North American Technologies Group Inc. Chairman Pat Long has been appointed chief executive officer, after former CEO Rod Wallace was fired in February because of alleged unauthorized use of company funds and irregularities in reimbursement requests.
NATG officials have hired an independent accounting team to investigate further, Joe Dorman, NATG's general counsel and chief financial officer, said in a March 6 telephone interview. More details will be available once the investigation is completed, he said.
Dorman said Long is intimately familiar with the operations of the company and will do an effective job as CEO.
NATG is the publicly traded holding company for composite railroad-tie manufacturer TieTek LLC of Marshall, Texas.
[Long] is here every day and directing major decisions and the course the company is taking at this point forward, Dorman said. [He] is very capable because he's been on the board and part of this operation for two or three years now.
Using a proprietary mix of recycled high density polyethylene, fiberglass, minerals and crumb rubber from used tires, TieTek can extrude hundreds of thousands of ties per year from its 200,000-square-foot plant in Marshall and its 50,000-square-foot plant in Houston.

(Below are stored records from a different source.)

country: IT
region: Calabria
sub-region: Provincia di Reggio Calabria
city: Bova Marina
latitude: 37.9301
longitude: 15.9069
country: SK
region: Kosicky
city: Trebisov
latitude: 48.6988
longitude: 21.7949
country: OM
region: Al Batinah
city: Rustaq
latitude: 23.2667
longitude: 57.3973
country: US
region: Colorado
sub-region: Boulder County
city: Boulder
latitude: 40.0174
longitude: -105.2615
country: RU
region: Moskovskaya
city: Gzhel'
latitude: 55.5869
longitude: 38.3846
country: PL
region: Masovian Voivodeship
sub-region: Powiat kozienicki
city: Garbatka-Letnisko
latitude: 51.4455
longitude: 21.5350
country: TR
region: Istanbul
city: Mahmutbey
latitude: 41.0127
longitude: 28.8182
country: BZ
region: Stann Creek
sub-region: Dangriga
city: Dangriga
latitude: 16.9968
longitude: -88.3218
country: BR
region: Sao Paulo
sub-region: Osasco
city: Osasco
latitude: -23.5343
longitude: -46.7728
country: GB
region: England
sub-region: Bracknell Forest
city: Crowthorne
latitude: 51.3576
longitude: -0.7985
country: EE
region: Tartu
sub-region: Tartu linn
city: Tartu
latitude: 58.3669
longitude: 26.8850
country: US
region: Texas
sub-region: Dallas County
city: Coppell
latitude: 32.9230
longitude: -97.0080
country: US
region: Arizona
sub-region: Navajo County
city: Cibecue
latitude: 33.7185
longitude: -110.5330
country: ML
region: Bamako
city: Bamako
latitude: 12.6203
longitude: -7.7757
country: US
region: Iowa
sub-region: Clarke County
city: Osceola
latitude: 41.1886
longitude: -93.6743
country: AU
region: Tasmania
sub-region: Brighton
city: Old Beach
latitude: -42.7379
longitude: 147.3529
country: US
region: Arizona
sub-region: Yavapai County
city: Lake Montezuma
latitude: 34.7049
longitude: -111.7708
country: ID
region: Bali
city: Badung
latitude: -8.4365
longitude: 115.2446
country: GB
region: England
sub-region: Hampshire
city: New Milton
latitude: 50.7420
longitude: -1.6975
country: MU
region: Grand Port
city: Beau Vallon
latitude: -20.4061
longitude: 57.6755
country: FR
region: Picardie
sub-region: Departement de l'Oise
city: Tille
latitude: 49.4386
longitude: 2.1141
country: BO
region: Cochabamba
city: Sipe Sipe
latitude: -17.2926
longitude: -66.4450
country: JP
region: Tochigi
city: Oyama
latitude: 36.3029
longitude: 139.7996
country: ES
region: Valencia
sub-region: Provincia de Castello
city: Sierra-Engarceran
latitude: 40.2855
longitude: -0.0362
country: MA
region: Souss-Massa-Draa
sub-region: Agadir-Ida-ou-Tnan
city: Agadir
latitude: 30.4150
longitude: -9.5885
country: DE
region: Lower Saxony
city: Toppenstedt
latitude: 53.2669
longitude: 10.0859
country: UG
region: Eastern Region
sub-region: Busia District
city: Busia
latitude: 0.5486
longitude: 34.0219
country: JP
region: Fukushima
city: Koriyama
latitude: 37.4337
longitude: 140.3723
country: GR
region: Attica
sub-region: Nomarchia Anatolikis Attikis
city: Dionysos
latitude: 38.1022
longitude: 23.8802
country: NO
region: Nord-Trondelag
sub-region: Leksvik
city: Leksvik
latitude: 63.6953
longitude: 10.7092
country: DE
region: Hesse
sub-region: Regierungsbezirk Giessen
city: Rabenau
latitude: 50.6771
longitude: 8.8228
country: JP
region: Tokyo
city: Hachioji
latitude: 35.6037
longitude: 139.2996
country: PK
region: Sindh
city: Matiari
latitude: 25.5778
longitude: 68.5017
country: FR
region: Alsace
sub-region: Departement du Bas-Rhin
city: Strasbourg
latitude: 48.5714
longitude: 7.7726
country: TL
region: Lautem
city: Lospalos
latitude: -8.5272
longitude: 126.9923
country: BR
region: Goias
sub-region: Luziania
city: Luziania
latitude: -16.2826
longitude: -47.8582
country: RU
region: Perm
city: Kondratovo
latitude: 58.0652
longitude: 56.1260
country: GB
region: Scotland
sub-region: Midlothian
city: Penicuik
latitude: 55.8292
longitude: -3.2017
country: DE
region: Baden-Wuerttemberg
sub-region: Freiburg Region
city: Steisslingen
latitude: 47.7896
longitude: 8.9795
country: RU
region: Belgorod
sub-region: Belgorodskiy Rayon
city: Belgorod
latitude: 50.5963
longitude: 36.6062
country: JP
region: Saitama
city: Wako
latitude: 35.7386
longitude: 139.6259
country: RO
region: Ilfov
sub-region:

Plastic ties are common in the rail industry, but have yet to emerge as the industry standard.
Despite being made from recycled products, their material and engineering costs make plastic ties about two to three times more expensive than wood counterparts.
Even a favorable lifetime-cost analysis cannot convince many railroad companies to buy the ties in high volumes. Railroad ties have nonetheless become a focal point for the structural plastic lumber industry.